THE TASK:
Find the number of lines below in which the word "with" occurs. Write only that number.

LISTED ENTRIES:
§ §

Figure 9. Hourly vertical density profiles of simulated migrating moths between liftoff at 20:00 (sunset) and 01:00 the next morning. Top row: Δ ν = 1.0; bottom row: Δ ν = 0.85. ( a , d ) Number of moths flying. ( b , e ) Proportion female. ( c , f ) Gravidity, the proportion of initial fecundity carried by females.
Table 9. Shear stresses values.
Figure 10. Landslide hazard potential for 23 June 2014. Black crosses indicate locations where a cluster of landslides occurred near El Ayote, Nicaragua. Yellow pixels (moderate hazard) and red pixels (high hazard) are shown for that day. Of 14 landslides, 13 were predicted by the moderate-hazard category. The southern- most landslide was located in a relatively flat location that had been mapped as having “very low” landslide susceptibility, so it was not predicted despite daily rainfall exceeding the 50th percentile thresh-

§ §

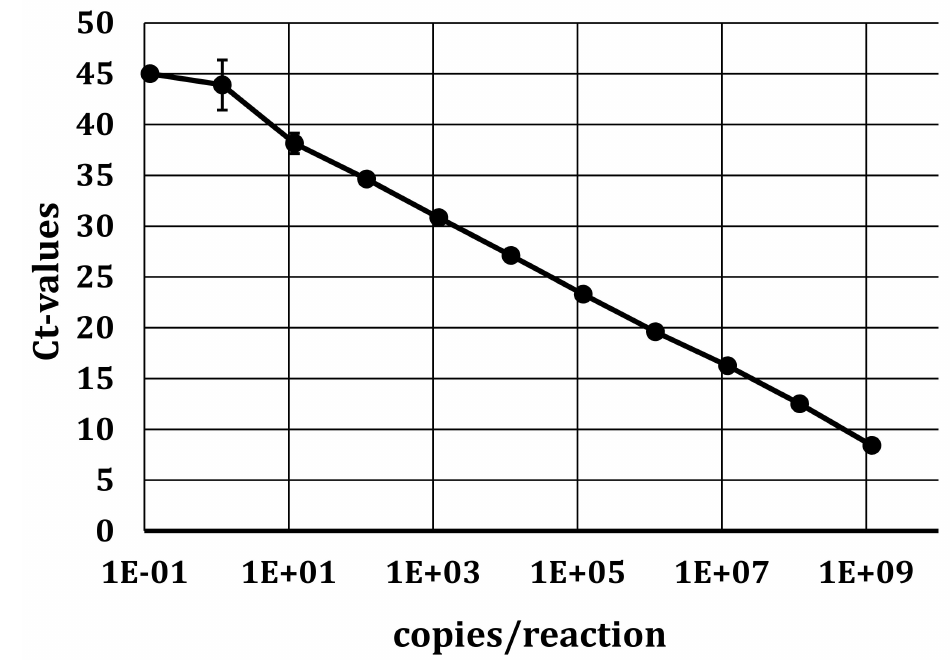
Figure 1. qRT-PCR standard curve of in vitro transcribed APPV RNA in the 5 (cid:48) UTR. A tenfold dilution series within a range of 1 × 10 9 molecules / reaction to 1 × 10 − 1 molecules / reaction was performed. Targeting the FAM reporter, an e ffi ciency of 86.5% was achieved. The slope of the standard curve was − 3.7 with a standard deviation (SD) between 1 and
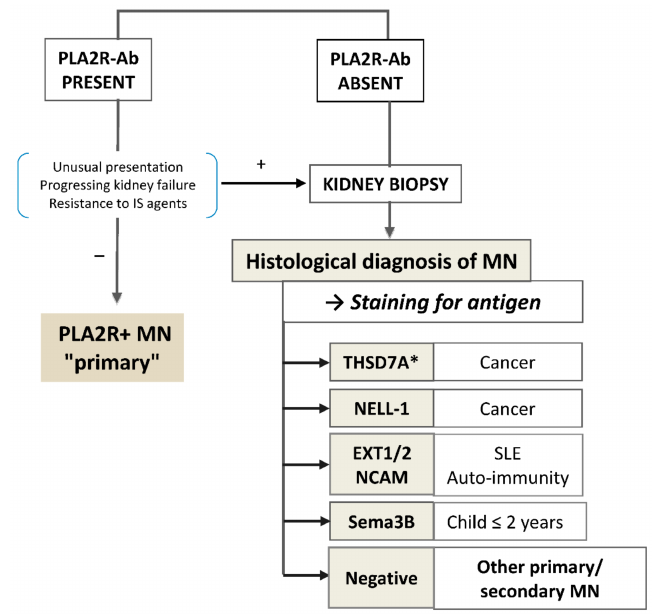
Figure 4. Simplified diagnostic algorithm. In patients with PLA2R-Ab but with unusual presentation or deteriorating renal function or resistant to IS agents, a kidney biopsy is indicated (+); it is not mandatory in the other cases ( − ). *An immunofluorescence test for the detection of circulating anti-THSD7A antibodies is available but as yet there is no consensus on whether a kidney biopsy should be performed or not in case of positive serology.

§ §

FINAL ANSWER:
2